In February 1930, American aviation pioneer William Stout was quoted as saying that $750 million had been spent in the last two years on commercial aviation technology. That's about $11.4 billion in today's dollars! One can imagine critics saying that the money would be better spent on helping those suffering during the Great Depression.
“Nothing has yet come out of it” but, “When it comes, then will come the revolution of aeronautics.”
German airplane designer Claude Dornier had completed the Dornier Do X, a giant flying boat with six propellers and twelve engines, capable of carrying 169 passengers. In August 1931, the Dornier Do X flew from west Africa to Brazil, then north until it finally arrived in New York City, completing the first transatlantic flight of a large passenger plane.
Although the Dornier Do X was too inefficient to fly as a commercial enterprise, it proved the technology, and established the precedent.
William Stout's 1930 views regarding passenger aviation. Click the image to view at a larger size. Image source: Miami News-Record via Newspapers.com.
Perhaps the modern equivalent will be the SpaceX Starship and Super Heavy, currently being developed at Starbase near Boca Chica, Texas. According to the Starship User Guide, “the Starship crew configuration can transport up to 100 people from Earth into [low Earth orbit] and on to the Moon and Mars.”

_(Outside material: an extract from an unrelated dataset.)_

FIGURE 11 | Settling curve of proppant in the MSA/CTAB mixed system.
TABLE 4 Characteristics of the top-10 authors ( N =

In a September 21 address to the United Nations General Assembly, Secretary General António Guterres cited “billionaires joyriding to space” as one of the world's problems. According to Jeff Foust at Space News:
“At the same time, another disease is spreading in our world today: a malady of mistrust,” he said, after mentioning the pandemic and the climate crisis. That included, he said, when people “see billionaires joyriding to space while millions go hungry on earth.”
He did not elaborate on that claim in his address, saying only that such issues may cause people “to lose faith not only in their governments and institutions but in the values that have animated the work of the United Nations for over 75 years.”

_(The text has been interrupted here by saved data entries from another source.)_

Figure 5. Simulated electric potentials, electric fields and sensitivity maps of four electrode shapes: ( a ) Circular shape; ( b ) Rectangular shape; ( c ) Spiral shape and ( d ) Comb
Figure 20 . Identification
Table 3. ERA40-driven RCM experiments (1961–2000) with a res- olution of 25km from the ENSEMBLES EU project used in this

I would point the Secretary General to the giant leaps one hundred years ago in aviation technology, at the time of a global depression, that led to commercial passenger aviation affordable for almost anyone on the planet.
Millions go hungry on Earth not because of NewSpace.
They go hungry because global leaders can't get their priorities straight.
I suspect that those who are hungry don't blame Elon Musk or Jeff Bezos or Richard Branson for their hunger.
I do suspect that, when they see “regular people” going to space, many of them are inspired to believe that better days lie ahead.
Because if that is possible, solving hunger and homelessless and disease can't be that hard.
BREAKING NEWS September 24, 2021 — TMZ reports that 90-year old actor William Shatner is one of the crew members for the scheduled October 15 launch of Blue Origin's New Shepard. The report has not been confirmed by Mr. Shatner or any other source.